Board discusses options for three schools

NEW CASTLE — The New Castle school board is contemplating what to do with three elementary buildings when they close.

At its public work session Monday, solicitor Charles Sapienza told the board that should the district decide to the sell the school — John F. Kennedy, West Side and Thaddeus Stevens — it has three options under the Pennsylvania School Code.

The district can have a public auction, it can accept sealed bids or it can conduct a private sale, such as was done for the Ben Franklin school when it closed, Sapienza said.

To have a private sale, the district will need two appraisals to give prospective buyers a reasonable and fair value for the properties, and the district would have to go to court with plans to approve the sale, he explained.

Sapienza estimated a formal appraisal for each school could cost $3,000 to $5,000.

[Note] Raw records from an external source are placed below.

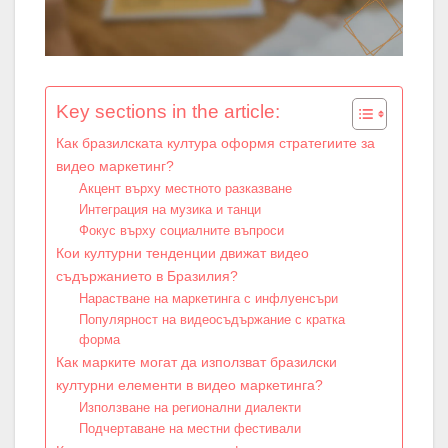
Key sections in the article:
Как бразилската култура оформя стратегиите за
видео маркетинг?
Акцент върху местното разказване
Интеграция на музика и танци
Фокус върху социалните въпроси
Кои културни тенденции движат видео
съдържанието в Бразилия?
Нарастване на маркетинга с инфлуенсъри
Популярност на видеосъдържание с кратка
форма
Как марките могат да използват бразилски
културни елементи в видео маркетинга?
Използване на регионални диалекти
Подчертаване на местни фестивали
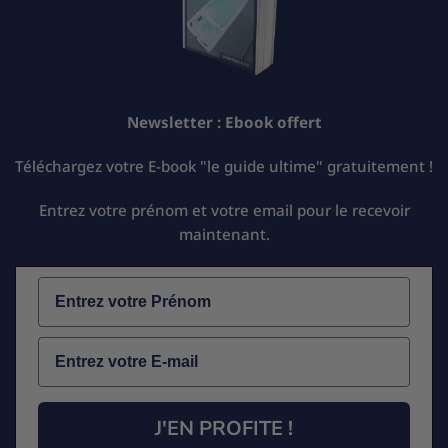
Newsletter :
Ebook offert
Téléchargez votre E-book "le guide ultime" gratuitement !
Entrez votre prénom et votre email pour le recevoir
maintenant.
Name
Email
J'EN PROFITE !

“We should look also at the value of rental of the buildings,” superintendent John J. Sarandrea suggested.

For the first two selling options, the district would be well served by obtaining “drive-by” appraisals to give a ballpark figure of what the buildings would be worth, Sapienza said. He said that one of the issues facing the district is what the highest and best use of the buildings would be with regard to their zoning districts.

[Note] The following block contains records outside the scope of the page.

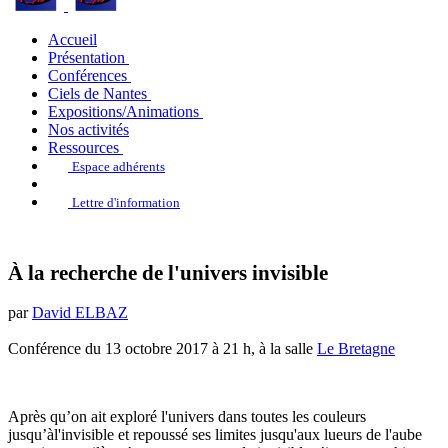
Accueil
Présentation
Conférences
Ciels de Nantes
Expositions/Animations
Nos activités
Ressources
Espace adhérents
Lettre d'information
À la recherche de l'univers invisible
par
David ELBAZ
Conférence du 13 octobre 2017 à 21 h, à la salle
Le Bretagne
Après qu’on ait exploré l'univers dans toutes les couleurs
jusqu’àl'invisible et repoussé ses limites jusqu'aux lueurs de l'aube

“That process should probably get started now,” board member George Gabriel commented.

“We need to talk to appraisers and see what it costs,” Sarandrea said.

The district conducted a public hearing a month ago for the closing of the buildings but no one from the public attended.

Sarandrea said the board’s agenda in March will include a formal vote to close the three schools at the end of the 2013-14 year.

The first- and second-grade students attending those schools will go to the new Lockley Early Learning Center in the fall. Third-graders will go to George Washington Intermediate Elementary School, now housing grades four, five and six.

Eckles Co. architects attended Monday’s meeting to detail what last work needs to be done to finish the early learning center, which last month welcomed the kindergartners.

Those students had been attending kindergarten classes at St. Joseph School, which the district was leasing, until the building was ready. The district no longer is paying rent at St. Joseph, business manager Joseph Ambrosini said Monday.

He reported that an online public auction of the contents of the kindergarten supplies, furniture and equipment at St. Joseph yielded about $2,000.

The purpose of an online auction is to allow bidding from people who cannot physically attend a public auction on a certain date but still want to participate, he said.

“They bought everything,” Ambrosini said, adding the district had arranged for a Dumpster for the leftover items but canceled it.